Straßenausbaubeitragsrecht - 15.11.2021

Eine Erhöhung der Grundsteuer kann die abgeschafften Straßenausbaubeiträge nicht einfach ersetzen. Entgegen der Auffassung mancher Bürgerinitiativen und Ratsmitglieder können Gemeinden die Abschaffung der Straßenausbaubeiträge nicht einfach über eine erhöhte Grundsteuer finanzieren. Mit Beschluss vom 22.07.2020 (Az.: 10 ME 129/20) gab das OVG Lüneburg einer Kommunalaufsicht Recht, die die Aufhebung einer Straßenausbaubeitragssatzung beanstandet hatte. 

Zwar sind Gemeinden nach § 111 Abs. 5 S. 3 NKomVG nicht verpflichtet, Straßenausbaubeiträge zu erheben, laut OVG Lüneburg dürfen aber nur solche Gemeinden ihre Straßenausbaubeiträge abschaffen, die für den Straßenausbau keine zusätzlichen Kredite aufnehmen müssen. Zusätzlichen Kreditaufnahmen nach Abschaffung der Straßenausbaubeiträge stehe das besondere Verbot nach § 111 Abs. 6 NKomVG entgegen. 

Zusätzliche Kredite für Investitionen in den Straßenausbau lassen sich nach Auffassung des OVG nicht einfach durch eine Erhöhung des Grundsteuerhebesatzes vermeiden, selbst wenn die Grundsteuererhöhung rechnerisch genauso viel Geld einbrächte wie die abgeschafften Straßenausbaubeiträge. Denn eine Gemeinde dürfe laut OVG die zusätzlichen Einnahmen aus der erhöhten Grundsteuer nur dann für Investitionen in den Straßenausbau ausgeben, wenn ihr Haushalt zuvor einen positiven Saldo aufweist. Solange der Saldo aber negativ ausfällt, müssen die zusätzlichen Grundsteuereinnahmen erst einmal den negativen Saldo ausgleichen („Haushaltslöcher stopfen“). Verschlingt der Ausgleich des negativen Saldos alle Zusatzeinnahmen aus der erhöhten Grundsteuer, muss eine Gemeinde ohne Straßenausbaubeiträge für den Straßenaufbau doch Kredite aufnehmen. Diese Kreditaufnahme verbietet aber § 111 Abs. 6 NKomVG.
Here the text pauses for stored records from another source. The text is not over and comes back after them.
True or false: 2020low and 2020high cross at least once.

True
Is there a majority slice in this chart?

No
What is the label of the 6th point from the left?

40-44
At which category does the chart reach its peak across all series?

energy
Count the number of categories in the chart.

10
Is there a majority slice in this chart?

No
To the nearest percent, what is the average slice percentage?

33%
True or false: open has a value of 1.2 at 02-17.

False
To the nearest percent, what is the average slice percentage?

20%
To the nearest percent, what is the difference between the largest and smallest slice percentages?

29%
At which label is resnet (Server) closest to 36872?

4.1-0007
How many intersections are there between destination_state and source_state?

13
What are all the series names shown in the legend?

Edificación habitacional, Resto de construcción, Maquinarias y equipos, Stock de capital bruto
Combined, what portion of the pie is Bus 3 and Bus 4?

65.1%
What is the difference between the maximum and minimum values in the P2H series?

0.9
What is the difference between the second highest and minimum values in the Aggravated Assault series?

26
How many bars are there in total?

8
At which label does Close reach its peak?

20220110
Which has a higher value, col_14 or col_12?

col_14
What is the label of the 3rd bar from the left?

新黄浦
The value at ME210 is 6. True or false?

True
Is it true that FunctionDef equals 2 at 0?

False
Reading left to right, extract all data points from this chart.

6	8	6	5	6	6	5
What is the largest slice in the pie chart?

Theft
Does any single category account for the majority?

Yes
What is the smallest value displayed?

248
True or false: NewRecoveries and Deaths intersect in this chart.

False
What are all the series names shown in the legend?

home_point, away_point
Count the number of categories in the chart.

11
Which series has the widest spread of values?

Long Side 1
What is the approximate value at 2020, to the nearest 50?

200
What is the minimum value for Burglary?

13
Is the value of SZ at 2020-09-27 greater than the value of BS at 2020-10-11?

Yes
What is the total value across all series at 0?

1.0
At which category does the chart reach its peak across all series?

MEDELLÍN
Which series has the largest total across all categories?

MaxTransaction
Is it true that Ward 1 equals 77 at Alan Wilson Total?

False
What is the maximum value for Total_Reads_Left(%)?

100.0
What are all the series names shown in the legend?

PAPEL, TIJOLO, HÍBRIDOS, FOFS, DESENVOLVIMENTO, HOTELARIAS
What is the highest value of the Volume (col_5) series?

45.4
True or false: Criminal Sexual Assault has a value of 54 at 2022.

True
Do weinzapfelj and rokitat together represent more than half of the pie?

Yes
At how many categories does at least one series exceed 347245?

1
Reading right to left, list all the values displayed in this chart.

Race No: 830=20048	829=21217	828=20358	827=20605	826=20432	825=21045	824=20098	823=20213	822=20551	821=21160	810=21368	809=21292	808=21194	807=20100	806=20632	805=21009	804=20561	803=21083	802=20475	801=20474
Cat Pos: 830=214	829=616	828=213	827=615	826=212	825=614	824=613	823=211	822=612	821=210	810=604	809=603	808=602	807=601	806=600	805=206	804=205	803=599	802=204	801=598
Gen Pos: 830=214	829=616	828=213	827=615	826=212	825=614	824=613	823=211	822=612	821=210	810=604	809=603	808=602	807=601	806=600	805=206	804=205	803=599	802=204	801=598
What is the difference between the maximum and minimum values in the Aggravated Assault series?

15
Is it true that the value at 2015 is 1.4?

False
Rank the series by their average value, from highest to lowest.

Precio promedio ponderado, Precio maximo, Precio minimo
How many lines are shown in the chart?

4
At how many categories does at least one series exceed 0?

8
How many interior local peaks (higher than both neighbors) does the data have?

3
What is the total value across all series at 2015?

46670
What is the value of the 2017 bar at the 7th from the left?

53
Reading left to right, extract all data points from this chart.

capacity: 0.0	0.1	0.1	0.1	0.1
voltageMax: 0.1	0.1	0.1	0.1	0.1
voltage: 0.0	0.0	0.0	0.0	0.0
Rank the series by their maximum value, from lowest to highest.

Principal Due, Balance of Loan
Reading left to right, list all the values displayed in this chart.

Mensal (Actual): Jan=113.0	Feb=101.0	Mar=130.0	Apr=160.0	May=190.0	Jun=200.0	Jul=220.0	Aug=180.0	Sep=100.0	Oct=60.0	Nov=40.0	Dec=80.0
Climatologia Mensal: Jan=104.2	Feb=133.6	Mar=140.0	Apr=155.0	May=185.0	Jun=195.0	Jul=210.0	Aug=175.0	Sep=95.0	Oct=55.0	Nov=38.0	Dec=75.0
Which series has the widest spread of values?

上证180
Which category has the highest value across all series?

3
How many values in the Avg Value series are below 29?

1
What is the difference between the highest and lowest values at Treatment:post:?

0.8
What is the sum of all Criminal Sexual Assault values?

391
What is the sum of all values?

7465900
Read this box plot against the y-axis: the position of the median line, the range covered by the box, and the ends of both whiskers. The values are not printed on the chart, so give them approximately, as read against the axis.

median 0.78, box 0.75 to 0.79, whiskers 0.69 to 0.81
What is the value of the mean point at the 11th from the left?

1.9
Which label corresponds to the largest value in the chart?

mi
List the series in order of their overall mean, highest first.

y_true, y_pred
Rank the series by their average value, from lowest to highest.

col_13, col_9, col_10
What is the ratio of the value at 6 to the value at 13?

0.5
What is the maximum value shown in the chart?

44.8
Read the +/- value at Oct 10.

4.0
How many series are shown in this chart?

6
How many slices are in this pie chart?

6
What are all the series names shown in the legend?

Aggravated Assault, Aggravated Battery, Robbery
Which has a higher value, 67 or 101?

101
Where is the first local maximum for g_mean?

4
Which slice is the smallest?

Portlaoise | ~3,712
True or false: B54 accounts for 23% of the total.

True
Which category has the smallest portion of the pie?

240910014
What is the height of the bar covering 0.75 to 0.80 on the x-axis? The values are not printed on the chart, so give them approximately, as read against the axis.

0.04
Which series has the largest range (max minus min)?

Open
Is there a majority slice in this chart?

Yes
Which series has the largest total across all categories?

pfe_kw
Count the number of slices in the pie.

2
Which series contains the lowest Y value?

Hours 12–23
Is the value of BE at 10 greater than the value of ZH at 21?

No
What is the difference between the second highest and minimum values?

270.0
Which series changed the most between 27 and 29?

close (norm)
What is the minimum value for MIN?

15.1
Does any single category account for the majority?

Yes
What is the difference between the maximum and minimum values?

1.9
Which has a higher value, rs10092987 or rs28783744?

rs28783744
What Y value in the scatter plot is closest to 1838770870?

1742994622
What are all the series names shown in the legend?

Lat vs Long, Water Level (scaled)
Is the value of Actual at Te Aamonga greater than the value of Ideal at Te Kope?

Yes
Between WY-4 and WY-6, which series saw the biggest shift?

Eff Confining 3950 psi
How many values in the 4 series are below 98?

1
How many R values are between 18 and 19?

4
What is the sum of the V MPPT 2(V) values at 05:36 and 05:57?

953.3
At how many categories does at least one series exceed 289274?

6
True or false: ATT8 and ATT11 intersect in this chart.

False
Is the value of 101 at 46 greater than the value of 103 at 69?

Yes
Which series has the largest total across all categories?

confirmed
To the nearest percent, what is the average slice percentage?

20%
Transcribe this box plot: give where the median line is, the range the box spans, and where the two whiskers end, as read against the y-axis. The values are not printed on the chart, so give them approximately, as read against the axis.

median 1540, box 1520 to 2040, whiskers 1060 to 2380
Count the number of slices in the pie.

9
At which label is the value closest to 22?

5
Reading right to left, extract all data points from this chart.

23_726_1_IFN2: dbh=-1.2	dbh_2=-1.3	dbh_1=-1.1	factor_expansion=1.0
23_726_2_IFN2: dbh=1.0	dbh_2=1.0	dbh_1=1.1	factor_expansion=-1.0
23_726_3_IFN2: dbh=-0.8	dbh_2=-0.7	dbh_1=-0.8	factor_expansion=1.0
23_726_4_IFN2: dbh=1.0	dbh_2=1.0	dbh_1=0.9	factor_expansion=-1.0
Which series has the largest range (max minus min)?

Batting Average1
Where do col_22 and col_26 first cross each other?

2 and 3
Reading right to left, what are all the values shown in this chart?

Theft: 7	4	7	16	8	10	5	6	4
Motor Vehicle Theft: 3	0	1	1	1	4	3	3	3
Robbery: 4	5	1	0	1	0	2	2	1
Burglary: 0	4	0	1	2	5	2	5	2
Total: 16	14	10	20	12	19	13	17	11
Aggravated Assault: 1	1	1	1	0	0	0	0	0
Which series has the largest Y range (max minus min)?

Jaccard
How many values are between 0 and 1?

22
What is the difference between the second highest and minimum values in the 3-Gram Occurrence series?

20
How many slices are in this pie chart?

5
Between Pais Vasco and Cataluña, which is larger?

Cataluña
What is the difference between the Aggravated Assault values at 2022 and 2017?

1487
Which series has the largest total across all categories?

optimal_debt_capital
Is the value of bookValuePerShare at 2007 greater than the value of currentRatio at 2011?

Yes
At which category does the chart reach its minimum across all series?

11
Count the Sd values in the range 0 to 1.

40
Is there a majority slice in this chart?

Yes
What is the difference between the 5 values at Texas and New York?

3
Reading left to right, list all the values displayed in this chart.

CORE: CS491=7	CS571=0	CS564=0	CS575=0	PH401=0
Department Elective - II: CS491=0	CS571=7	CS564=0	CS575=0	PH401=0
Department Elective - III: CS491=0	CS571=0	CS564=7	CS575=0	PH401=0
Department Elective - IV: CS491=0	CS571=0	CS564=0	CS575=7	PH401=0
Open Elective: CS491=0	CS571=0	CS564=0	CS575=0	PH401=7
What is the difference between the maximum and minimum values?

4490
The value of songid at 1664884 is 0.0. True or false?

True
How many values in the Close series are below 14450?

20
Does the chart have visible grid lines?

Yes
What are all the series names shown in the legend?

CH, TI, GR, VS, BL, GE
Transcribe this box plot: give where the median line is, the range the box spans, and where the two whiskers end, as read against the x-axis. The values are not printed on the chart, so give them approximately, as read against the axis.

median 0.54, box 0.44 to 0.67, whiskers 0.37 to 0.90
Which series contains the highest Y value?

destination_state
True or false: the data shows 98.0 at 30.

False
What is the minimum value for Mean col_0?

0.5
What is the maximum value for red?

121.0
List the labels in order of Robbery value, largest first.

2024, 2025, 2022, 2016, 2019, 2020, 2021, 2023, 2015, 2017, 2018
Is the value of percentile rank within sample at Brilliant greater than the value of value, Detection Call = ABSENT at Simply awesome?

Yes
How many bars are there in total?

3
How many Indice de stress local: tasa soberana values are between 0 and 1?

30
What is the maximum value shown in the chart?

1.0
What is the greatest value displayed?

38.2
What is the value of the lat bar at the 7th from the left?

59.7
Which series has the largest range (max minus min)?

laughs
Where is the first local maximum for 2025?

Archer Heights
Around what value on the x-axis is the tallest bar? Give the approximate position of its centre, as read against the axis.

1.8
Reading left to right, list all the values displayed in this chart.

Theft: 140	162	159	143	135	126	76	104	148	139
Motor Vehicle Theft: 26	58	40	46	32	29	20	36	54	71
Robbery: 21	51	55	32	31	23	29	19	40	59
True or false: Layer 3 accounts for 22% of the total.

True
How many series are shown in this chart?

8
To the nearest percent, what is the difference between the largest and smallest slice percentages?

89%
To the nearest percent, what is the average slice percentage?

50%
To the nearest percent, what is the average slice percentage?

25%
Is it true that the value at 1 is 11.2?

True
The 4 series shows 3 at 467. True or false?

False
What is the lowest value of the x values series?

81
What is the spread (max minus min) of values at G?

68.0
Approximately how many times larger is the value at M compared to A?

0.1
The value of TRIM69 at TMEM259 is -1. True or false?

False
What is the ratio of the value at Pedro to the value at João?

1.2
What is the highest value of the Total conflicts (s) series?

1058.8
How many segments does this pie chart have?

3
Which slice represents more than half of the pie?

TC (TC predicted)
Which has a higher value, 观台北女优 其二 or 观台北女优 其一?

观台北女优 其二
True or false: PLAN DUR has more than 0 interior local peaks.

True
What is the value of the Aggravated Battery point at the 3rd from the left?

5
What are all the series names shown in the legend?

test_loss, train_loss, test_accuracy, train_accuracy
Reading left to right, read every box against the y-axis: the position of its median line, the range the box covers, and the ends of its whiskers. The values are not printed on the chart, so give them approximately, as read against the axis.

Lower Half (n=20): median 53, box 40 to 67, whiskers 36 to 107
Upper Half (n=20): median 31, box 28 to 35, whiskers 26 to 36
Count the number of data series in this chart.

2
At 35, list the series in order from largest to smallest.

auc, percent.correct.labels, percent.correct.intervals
Konsequenz für die Praxis: Eine Kommunalaufsicht darf die Aufhebung einer Straßenausbaubeitragssatzung beanstanden, wenn die betreffende Gemeinde dauerhaft keinen ausgeglichenen Haushalt aufweist und ihre Ausbaumaßnahmen nicht aus Überschüssen, sondern lediglich aus neuen Krediten finanzieren kann. Besondere Vorsicht ist geboten, wenn die zusätzlichen Einnahmen aus der erhöhten Grundsteuer die Einnahmeausfälle schon rein rechnerisch nicht kompensieren können.